-- SUPPLIED DATA follows --

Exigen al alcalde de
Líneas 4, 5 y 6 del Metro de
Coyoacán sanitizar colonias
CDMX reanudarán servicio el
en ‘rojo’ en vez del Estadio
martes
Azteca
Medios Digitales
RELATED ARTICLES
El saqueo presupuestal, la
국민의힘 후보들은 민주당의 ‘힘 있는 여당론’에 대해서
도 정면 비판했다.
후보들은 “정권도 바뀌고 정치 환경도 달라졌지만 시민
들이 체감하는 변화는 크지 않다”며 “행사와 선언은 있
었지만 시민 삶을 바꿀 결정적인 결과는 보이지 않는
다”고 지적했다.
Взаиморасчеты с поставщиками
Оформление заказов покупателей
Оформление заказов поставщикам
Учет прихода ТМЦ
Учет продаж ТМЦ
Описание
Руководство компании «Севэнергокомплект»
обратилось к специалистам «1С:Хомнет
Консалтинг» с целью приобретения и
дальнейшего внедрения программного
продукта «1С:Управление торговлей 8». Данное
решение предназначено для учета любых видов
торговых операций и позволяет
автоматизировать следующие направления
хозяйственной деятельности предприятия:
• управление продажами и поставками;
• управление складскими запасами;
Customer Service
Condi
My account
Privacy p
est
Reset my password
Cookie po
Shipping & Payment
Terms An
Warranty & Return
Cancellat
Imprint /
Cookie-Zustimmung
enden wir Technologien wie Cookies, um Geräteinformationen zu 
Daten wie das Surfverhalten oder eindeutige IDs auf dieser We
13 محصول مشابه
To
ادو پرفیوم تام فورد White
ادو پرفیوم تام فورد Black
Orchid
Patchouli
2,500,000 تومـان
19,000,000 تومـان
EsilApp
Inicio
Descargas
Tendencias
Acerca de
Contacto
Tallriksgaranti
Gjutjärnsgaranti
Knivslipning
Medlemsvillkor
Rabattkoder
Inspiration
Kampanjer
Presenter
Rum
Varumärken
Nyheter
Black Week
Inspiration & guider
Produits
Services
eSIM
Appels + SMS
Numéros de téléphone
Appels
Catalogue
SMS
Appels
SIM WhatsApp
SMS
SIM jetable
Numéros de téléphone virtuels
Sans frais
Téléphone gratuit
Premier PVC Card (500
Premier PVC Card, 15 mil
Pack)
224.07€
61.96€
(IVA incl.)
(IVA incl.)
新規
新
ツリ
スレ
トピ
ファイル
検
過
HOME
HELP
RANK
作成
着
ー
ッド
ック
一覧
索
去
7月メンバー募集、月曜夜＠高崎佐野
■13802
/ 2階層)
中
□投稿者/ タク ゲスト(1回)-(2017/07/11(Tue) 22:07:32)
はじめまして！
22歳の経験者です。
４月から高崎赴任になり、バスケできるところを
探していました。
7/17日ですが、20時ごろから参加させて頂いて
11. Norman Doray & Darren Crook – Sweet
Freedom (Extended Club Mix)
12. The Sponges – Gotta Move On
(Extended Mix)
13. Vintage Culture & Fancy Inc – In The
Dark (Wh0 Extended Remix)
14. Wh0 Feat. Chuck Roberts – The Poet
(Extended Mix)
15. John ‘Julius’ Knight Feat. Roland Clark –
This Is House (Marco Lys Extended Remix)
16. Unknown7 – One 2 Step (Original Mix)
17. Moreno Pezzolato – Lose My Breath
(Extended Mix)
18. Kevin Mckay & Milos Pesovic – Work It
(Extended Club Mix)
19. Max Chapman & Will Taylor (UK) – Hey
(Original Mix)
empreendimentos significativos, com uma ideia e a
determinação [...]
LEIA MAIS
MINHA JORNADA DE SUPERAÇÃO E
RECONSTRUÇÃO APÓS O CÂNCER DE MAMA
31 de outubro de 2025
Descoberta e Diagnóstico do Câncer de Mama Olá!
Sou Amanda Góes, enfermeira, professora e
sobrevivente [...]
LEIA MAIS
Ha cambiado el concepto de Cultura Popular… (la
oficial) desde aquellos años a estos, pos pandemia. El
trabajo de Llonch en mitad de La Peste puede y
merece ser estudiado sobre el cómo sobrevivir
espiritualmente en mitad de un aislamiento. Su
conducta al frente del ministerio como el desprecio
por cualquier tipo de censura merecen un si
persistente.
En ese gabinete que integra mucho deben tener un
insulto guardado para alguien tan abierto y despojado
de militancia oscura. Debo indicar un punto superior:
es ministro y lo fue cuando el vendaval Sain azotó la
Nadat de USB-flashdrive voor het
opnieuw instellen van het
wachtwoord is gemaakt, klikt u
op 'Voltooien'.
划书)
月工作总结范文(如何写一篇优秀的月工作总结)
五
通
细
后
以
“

-- SUPPLIED DATA concluded --

Copy out every line in the listing where the word "Extended" appears.

Freedom (Extended Club Mix)
(Extended Mix)
Dark (Wh0 Extended Remix)
(Extended Mix)
This Is House (Marco Lys Extended Remix)
(Extended Mix)
(Extended Club Mix)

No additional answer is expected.